А они помнят о тебе. Плетясь нищенской дорогой, засыпая, как бездомные щенки, в развалинах хат, дрожа от холода, прячась от взоров врага, думают о тебе с отчаяньем, с тоской, не понимая, почему ты не приходишь, не освобождаешь, не спасаешь.

Товарищ в шинели, там, по ту сторону линии фронта, – тысячи наших детей. Но с каждым днем их становится меньше.

Не забывай о них! Они ни на минуту не забывают о тебе. Ожидают тебя с замирающим сердцем. Они маленькие, но понимают: ты один можешь спасти их.

Каждый день промедления – это смерть десятков и сотен. Товарищ, не медли: каждый день стоит жизни маленьких людей.

Посмотрят на тебя голубые и черные глаза, полные слез, и маленькие детские ручонки погладят жесткое сукно шинели. Скажут детские уста, не находящие многих слов, не умеющие благодарить, фразами краткими и простыми, в которых заложена вся любовь детского сердца:

– Ты – красноармеец.

И тогда, товарищ в шинели, завянет, развеется память об ураганном огне неприятеля, о днях в блиндажах, о ползанье по снегу в морозную ночь, о ранах, о бомбах.

Тогда скажешь себе, что взоры детских глаз, что ласки несмелых детских ручонок отблагодарили тебя за все тяжелые, трудные дни.

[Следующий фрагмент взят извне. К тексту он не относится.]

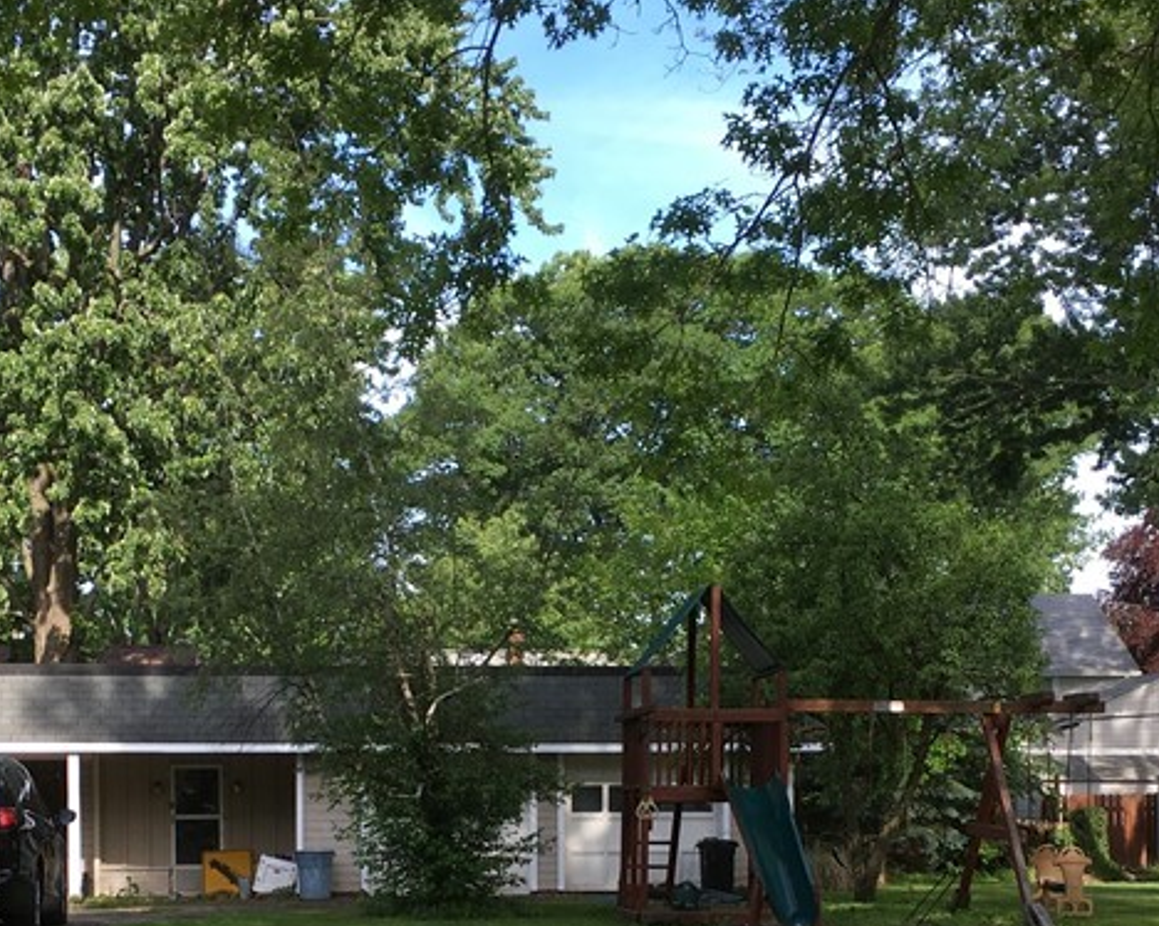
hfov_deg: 30.5
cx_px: 565
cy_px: 824
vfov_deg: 23.9
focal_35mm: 62
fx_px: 2126
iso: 25
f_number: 2.2
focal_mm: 4.15
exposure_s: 1/442
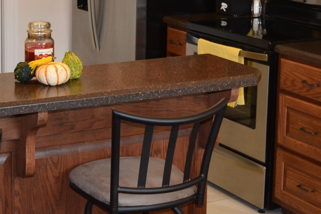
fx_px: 767
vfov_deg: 15.6
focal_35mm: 86
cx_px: 60
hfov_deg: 23.3
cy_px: -4
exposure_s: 1/60
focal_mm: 18
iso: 400
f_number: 3.5
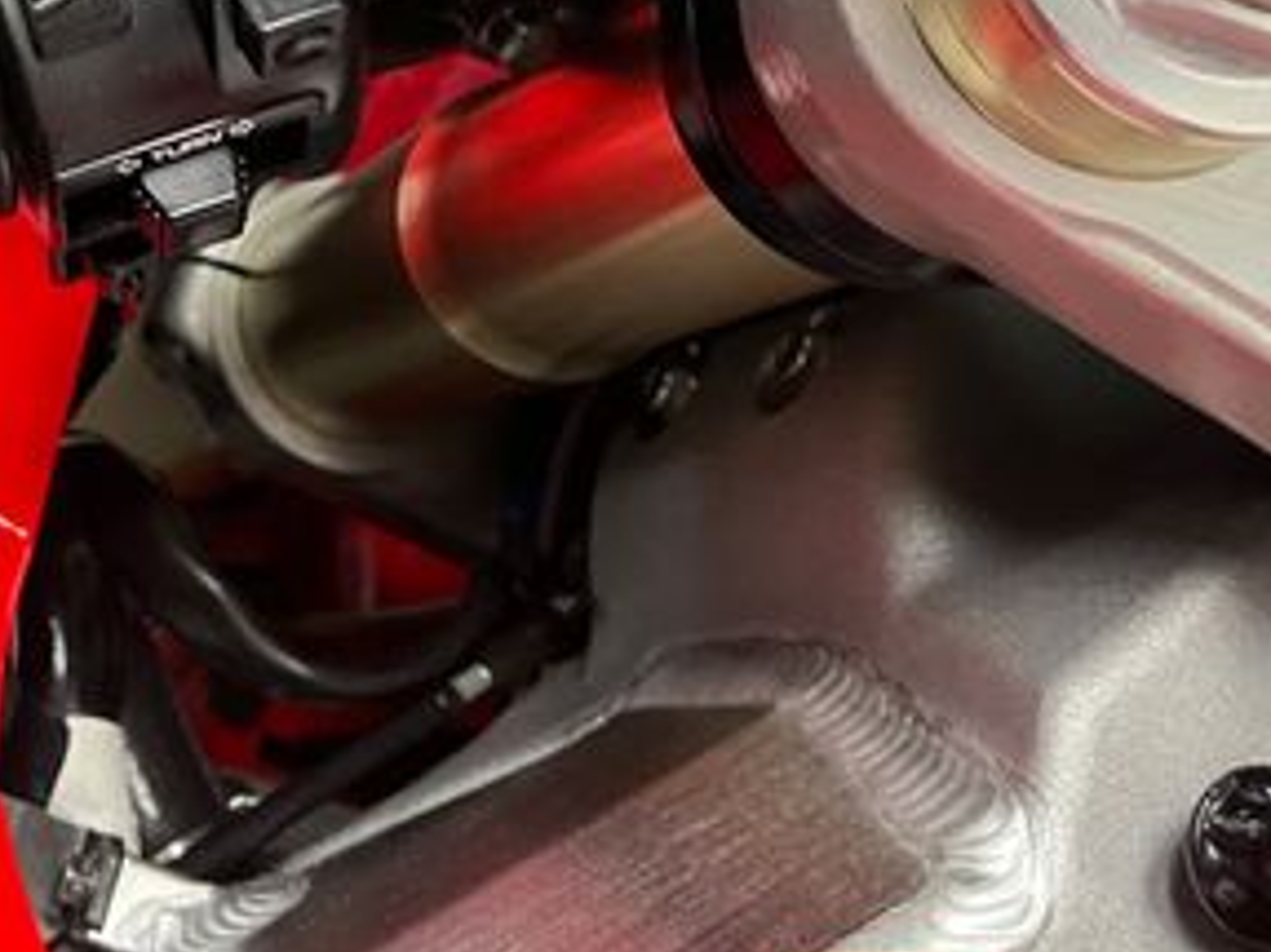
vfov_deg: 24.8
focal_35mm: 58
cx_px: -75
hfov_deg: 30.3
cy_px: 186
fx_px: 2129
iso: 320
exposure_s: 1/50
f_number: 1.6
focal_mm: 5.1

Напряги слух, товарищ! Сквозь шум моторов, сквозь гул артиллерийской канонады, сквозь дробь пулеметов, сквозь дикий вой пьяных, идущих в атаку немцев, сквозь грохот танков – с той стороны линии фронта просит тебя, зовет детский голос, голос тысячи наших детей:

– Поспеши, товарищ, поспеши! Ты – красноармеец.